10 JulSquare Incbought[motivation]

Square was recently incorporated in the universe of companies covered by FDA, based on the potential appeal of the ecosystem that the company is currently trying to build. The firm combines payment processing and other commercial software, and supplements it with other related services such as credit facilities and a digital wallet. This creates an ecosystem with potentially strong customer lock-in, contributing to a competitive advantage in the highly competitive yet fast-growing payment processing segment. The shares of Square have been added to the portfolio.

10 JulIntuitive Surgical Incincreased[motivation]

The strong growth prospects for Intuitive Surgical have not abated. In the US, adoption of robotic surgery for new procedures remains an important pillar for growth and a large opportunity still remains in terms of gaining market share from conventional surgical procedures. More recently, the firm started to see the effect from the approvals of robotic surgical procedures in Japan achieved earlier on, whereas in China, the finalisation of the laborious hospital budget process will give an impulse to system shipments to the country in coming quarters. Earlier this year, Intuitive received approval in the US to market a new system for lung biopsies, for which the market is large. The new flexible-catheter system is a valuable addition to Intuitive's portfolio. The portfolio position in Intuitive Surgical has been increased.

10 JulStrykerincreased[motivation]

For years in a row Stryker has outgrown the medical devices sector. The medical technology firm achieves strong organic sales growth on the back of ongoing product innovation and a sales approach organised around different specialists, such as orthopaedic surgeons and neurosurgeons. The firm complements its organic growth with takeovers of smaller innovation-driven rivals with still limited distribution power. Stryker generates revenue synergies from these deals, while it sells acquired products to broader categories of customers in current or additional markets. The shares of Stryker remain attractive as the company further increases its market power in a still very fragmented sector. The stake has been increased.

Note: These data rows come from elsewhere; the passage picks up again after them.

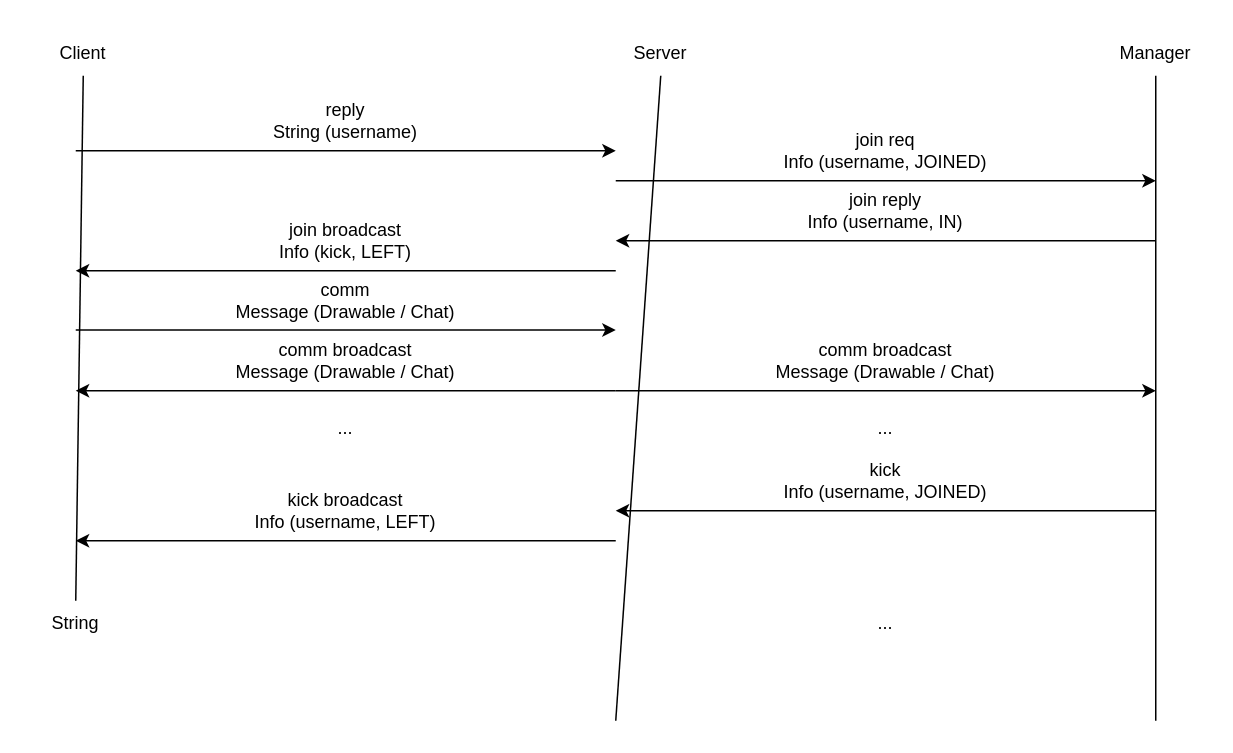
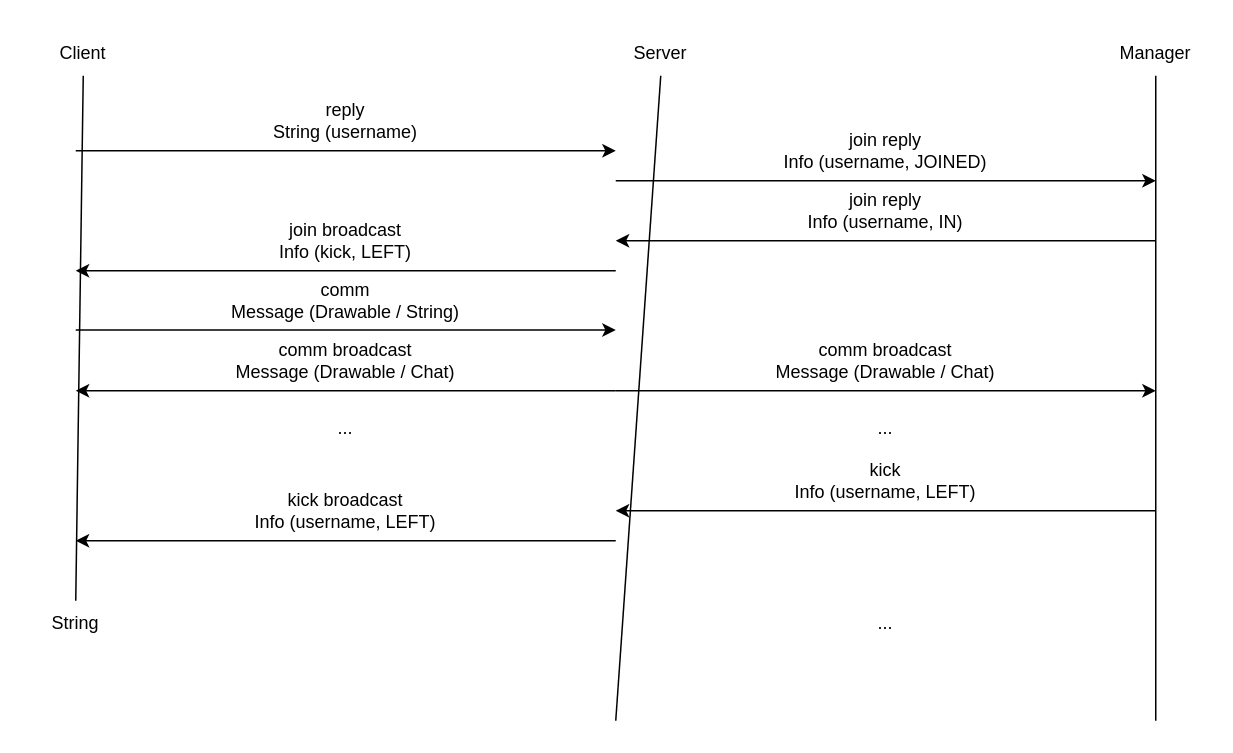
  <mxCell id="0" />
  <mxCell id="1" parent="0" />
  <mxCell id="2" value="Client" style="text;html=1;strokeColor=none;fillColor=none;align=center;verticalAlign=middle;whiteSpace=wrap;rounded=0;" vertex="1" parent="1"><mxGeometry x="25" y="20" width="60" height="30" as="geometry" /></mxCell>
  <mxCell id="3" value="Server" style="text;html=1;strokeColor=none;fillColor=none;align=center;verticalAlign=middle;whiteSpace=wrap;rounded=0;" vertex="1" parent="1"><mxGeometry x="410" y="20" width="60" height="30" as="geometry" /></mxCell>
  <mxCell id="4" value="Manager" style="text;html=1;strokeColor=none;fillColor=none;align=center;verticalAlign=middle;whiteSpace=wrap;rounded=0;" vertex="1" parent="1"><mxGeometry x="740" y="20" width="60" height="30" as="geometry" /></mxCell>
  <mxCell id="5" value="" style="endArrow=none;html=1;rounded=0;entryX=0.5;entryY=1;entryDx=0;entryDy=0;" edge="1" parent="1" target="3"><mxGeometry width="50" height="50" relative="1" as="geometry"><mxPoint x="410" y="480" as="sourcePoint" /><mxPoint x="450" y="380" as="targetPoint" /></mxGeometry></mxCell>
  <mxCell id="6" value="" style="endArrow=none;html=1;rounded=0;entryX=0.5;entryY=1;entryDx=0;entryDy=0;" edge="1" parent="1" target="4"><mxGeometry width="50" height="50" relative="1" as="geometry"><mxPoint x="770" y="480" as="sourcePoint" /><mxPoint x="730" y="100" as="targetPoint" /></mxGeometry></mxCell>
  <mxCell id="7" value="" style="endArrow=none;html=1;rounded=0;entryX=0.5;entryY=1;entryDx=0;entryDy=0;" edge="1" parent="1" target="2"><mxGeometry width="50" height="50" relative="1" as="geometry"><mxPoint x="50" y="400" as="sourcePoint" /><mxPoint x="160" y="110" as="targetPoint" /></mxGeometry></mxCell>
  <mxCell id="8" value="" style="endArrow=classic;html=1;rounded=0;" edge="1" parent="1"><mxGeometry width="50" height="50" relative="1" as="geometry"><mxPoint x="50" y="100" as="sourcePoint" /><mxPoint x="410" y="100" as="targetPoint" /></mxGeometry></mxCell>
  <mxCell id="9" value="reply&lt;br&gt;String (username)" style="text;html=1;strokeColor=none;fillColor=none;align=center;verticalAlign=middle;whiteSpace=wrap;rounded=0;" vertex="1" parent="1"><mxGeometry x="50" y="60" width="360" height="40" as="geometry" /></mxCell>
  <mxCell id="10" value="" style="endArrow=classic;html=1;rounded=0;" edge="1" parent="1"><mxGeometry width="50" height="50" relative="1" as="geometry"><mxPoint x="410" y="180" as="sourcePoint" /><mxPoint x="50" y="180" as="targetPoint" /></mxGeometry></mxCell>
  <mxCell id="11" value="" style="endArrow=classic;html=1;rounded=0;" edge="1" parent="1"><mxGeometry width="50" height="50" relative="1" as="geometry"><mxPoint x="50" y="219.5" as="sourcePoint" /><mxPoint x="410" y="219.5" as="targetPoint" /></mxGeometry></mxCell>
- <mxCell id="12" value="comm&lt;br&gt;Message (Drawable / Chat)" style="text;html=1;strokeColor=none;fillColor=none;align=center;verticalAlign=middle;whiteSpace=wrap;rounded=0;" vertex="1" parent="1"><mxGeometry x="50" y="180" width="360" height="40" as="geometry" /></mxCell>
+ <mxCell id="12" value="comm&lt;br&gt;Message (Drawable / String)" style="text;html=1;strokeColor=none;fillColor=none;align=center;verticalAlign=middle;whiteSpace=wrap;rounded=0;" vertex="1" parent="1"><mxGeometry x="50" y="180" width="360" height="40" as="geometry" /></mxCell>
  <mxCell id="13" value="" style="endArrow=classic;html=1;rounded=0;" edge="1" parent="1"><mxGeometry width="50" height="50" relative="1" as="geometry"><mxPoint x="410" y="260" as="sourcePoint" /><mxPoint x="50" y="260" as="targetPoint" /></mxGeometry></mxCell>
  <mxCell id="14" value="comm broadcast&lt;br&gt;Message (Drawable / Chat)" style="text;html=1;strokeColor=none;fillColor=none;align=center;verticalAlign=middle;whiteSpace=wrap;rounded=0;" vertex="1" parent="1"><mxGeometry x="50" y="220" width="360" height="40" as="geometry" /></mxCell>
  <mxCell id="15" value="" style="endArrow=classic;html=1;rounded=0;" edge="1" parent="1"><mxGeometry width="50" height="50" relative="1" as="geometry"><mxPoint x="410" y="260" as="sourcePoint" /><mxPoint x="770" y="260" as="targetPoint" /></mxGeometry></mxCell>
  <mxCell id="16" value="comm broadcast&lt;br&gt;Message (Drawable / Chat)" style="text;html=1;strokeColor=none;fillColor=none;align=center;verticalAlign=middle;whiteSpace=wrap;rounded=0;" vertex="1" parent="1"><mxGeometry x="410" y="220" width="360" height="40" as="geometry" /></mxCell>
  <mxCell id="17" value="..." style="text;html=1;strokeColor=none;fillColor=none;align=center;verticalAlign=middle;whiteSpace=wrap;rounded=0;" vertex="1" parent="1"><mxGeometry x="200" y="270" width="60" height="30" as="geometry" /></mxCell>
  <mxCell id="18" value="" style="endArrow=none;html=1;rounded=0;endFill=0;startArrow=classic;startFill=1;" edge="1" parent="1"><mxGeometry width="50" height="50" relative="1" as="geometry"><mxPoint x="50" y="360" as="sourcePoint" /><mxPoint x="410" y="360" as="targetPoint" /></mxGeometry></mxCell>
  <mxCell id="19" value="kick broadcast&lt;br&gt;Info (username, LEFT)" style="text;html=1;strokeColor=none;fillColor=none;align=center;verticalAlign=middle;whiteSpace=wrap;rounded=0;" vertex="1" parent="1"><mxGeometry x="50" y="320" width="360" height="40" as="geometry" /></mxCell>
  <mxCell id="20" value="" style="endArrow=none;html=1;rounded=0;endFill=0;startArrow=classic;startFill=1;" edge="1" parent="1"><mxGeometry width="50" height="50" relative="1" as="geometry"><mxPoint x="410" y="340" as="sourcePoint" /><mxPoint x="770" y="340" as="targetPoint" /></mxGeometry></mxCell>
- <mxCell id="21" value="kick&lt;br&gt;Info (username, JOINED)" style="text;html=1;strokeColor=none;fillColor=none;align=center;verticalAlign=middle;whiteSpace=wrap;rounded=0;" vertex="1" parent="1"><mxGeometry x="410" y="300" width="360" height="40" as="geometry" /></mxCell>
- <mxCell id="22" value="join req&lt;br&gt;Info (username, JOINED)" style="text;html=1;strokeColor=none;fillColor=none;align=center;verticalAlign=middle;whiteSpace=wrap;rounded=0;" vertex="1" parent="1"><mxGeometry x="410" y="80" width="360" height="40" as="geometry" /></mxCell>
+ <mxCell id="21" value="kick&lt;br&gt;Info (username, LEFT)" style="text;html=1;strokeColor=none;fillColor=none;align=center;verticalAlign=middle;whiteSpace=wrap;rounded=0;" vertex="1" parent="1"><mxGeometry x="410" y="300" width="360" height="40" as="geometry" /></mxCell>
+ <mxCell id="22" value="join reply&lt;br&gt;Info (username, JOINED)" style="text;html=1;strokeColor=none;fillColor=none;align=center;verticalAlign=middle;whiteSpace=wrap;rounded=0;" vertex="1" parent="1"><mxGeometry x="410" y="80" width="360" height="40" as="geometry" /></mxCell>
  <mxCell id="23" value="join reply&lt;br&gt;Info (username, IN)" style="text;html=1;strokeColor=none;fillColor=none;align=center;verticalAlign=middle;whiteSpace=wrap;rounded=0;" vertex="1" parent="1"><mxGeometry x="410" y="120" width="360" height="40" as="geometry" /></mxCell>
  <mxCell id="24" value="join broadcast&lt;br&gt;Info (kick, LEFT)" style="text;html=1;strokeColor=none;fillColor=none;align=center;verticalAlign=middle;whiteSpace=wrap;rounded=0;" vertex="1" parent="1"><mxGeometry x="50" y="140" width="360" height="40" as="geometry" /></mxCell>
  <mxCell id="25" value="String" style="text;html=1;strokeColor=none;fillColor=none;align=center;verticalAlign=middle;whiteSpace=wrap;rounded=0;" vertex="1" parent="1"><mxGeometry x="20" y="400" width="60" height="30" as="geometry" /></mxCell>
  <mxCell id="26" value="" style="endArrow=classic;html=1;rounded=0;" edge="1" parent="1"><mxGeometry width="50" height="50" relative="1" as="geometry"><mxPoint x="410" y="120" as="sourcePoint" /><mxPoint x="770" y="120" as="targetPoint" /></mxGeometry></mxCell>
  <mxCell id="27" value="" style="endArrow=classic;html=1;rounded=0;" edge="1" parent="1"><mxGeometry width="50" height="50" relative="1" as="geometry"><mxPoint x="770" y="160" as="sourcePoint" /><mxPoint x="410" y="160" as="targetPoint" /></mxGeometry></mxCell>
  <mxCell id="28" value="..." style="text;html=1;strokeColor=none;fillColor=none;align=center;verticalAlign=middle;whiteSpace=wrap;rounded=0;" vertex="1" parent="1"><mxGeometry x="560" y="270" width="60" height="30" as="geometry" /></mxCell>
  <mxCell id="29" value="..." style="text;html=1;strokeColor=none;fillColor=none;align=center;verticalAlign=middle;whiteSpace=wrap;rounded=0;" vertex="1" parent="1"><mxGeometry x="560" y="400" width="60" height="30" as="geometry" /></mxCell>
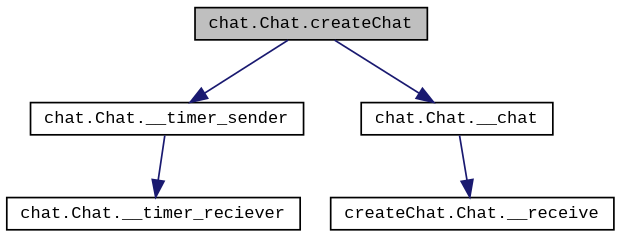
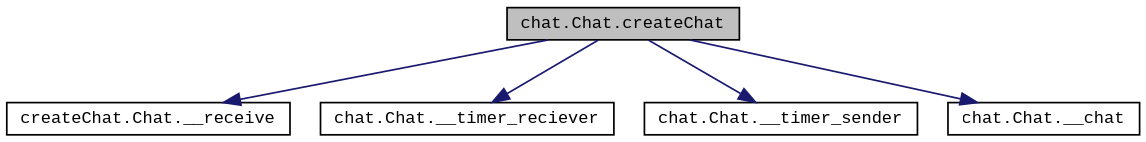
  digraph {
    fontname="Liberation Mono"
    rankdir=TB
    node [color=black fillcolor=white fontname="Liberation Mono" fontsize=10 shape=record style=filled]
    edge [color=midnightblue fontname="Liberation Mono" fontsize=10 labelfontname=Helvetica labelfontsize=10 style=solid]
    n1 [fillcolor=grey75 fontcolor=black height=0.2 label="chat.Chat.createChat" width=0.4]
    n2 [height=0.2 label="createChat.Chat.__receive" width=0.4]
    n3 [height=0.2 label="chat.Chat.__timer_reciever" width=0.4]
    n4 [height=0.2 label="chat.Chat.__timer_sender" width=0.4]
    n5 [height=0.2 label="chat.Chat.__chat" width=0.4]
-   n5 -> n2
-   n4 -> n3
+   n1 -> n2
+   n1 -> n3
    n1 -> n4
    n1 -> n5
  }
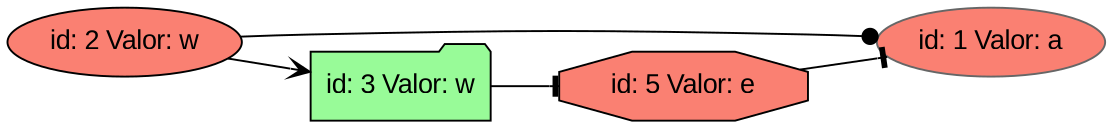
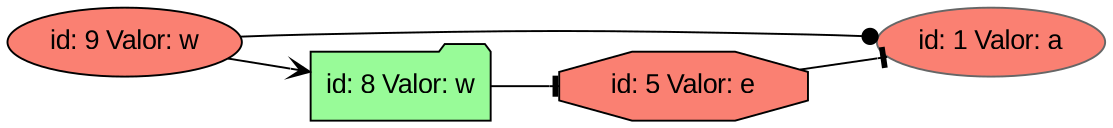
  digraph {
    fontname="Liberation Sans"
    rankdir=LR
    node [color=black fillcolor=salmon fontname="Liberation Sans" shape=ellipse style=filled]
    edge [arrowhead=tee fontname="Liberation Sans"]
    n1 [color=gray40 label="id: 1 Valor: a"]
-   n2 [label="id: 2 Valor: w"]
-   n3 [fillcolor=palegreen label="id: 3 Valor: w" shape=folder]
+   n2 [label="id: 9 Valor: w"]
+   n3 [fillcolor=palegreen label="id: 8 Valor: w" shape=folder]
    n4 [label="id: 5 Valor: e" shape=octagon]
    n2 -> n1 [arrowhead=dot]
    n2 -> n3 [arrowhead=vee]
    n3 -> n4
    n4 -> n1
  }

10 JulDiageoincreased[motivation]

Diageo has continued to deliver solid results based on its diversified brand portfolios and its focus on the premium spirits market. Thanks to its previous acquisitions, the company has gained a strong foothold in many fast-growing emerging markets and regions such as India and Africa. With rising personal income and increasing popularity of premium brands among consumers, those markets offer large growth potential for Diageo. The company is still faced with changing consumer preferences and increasing competition in developed markets including the US and Europe. However, it has sufficient financial means to adjust its portfolio to address those challenges through further acquisitions. The position of Diageo has been increased.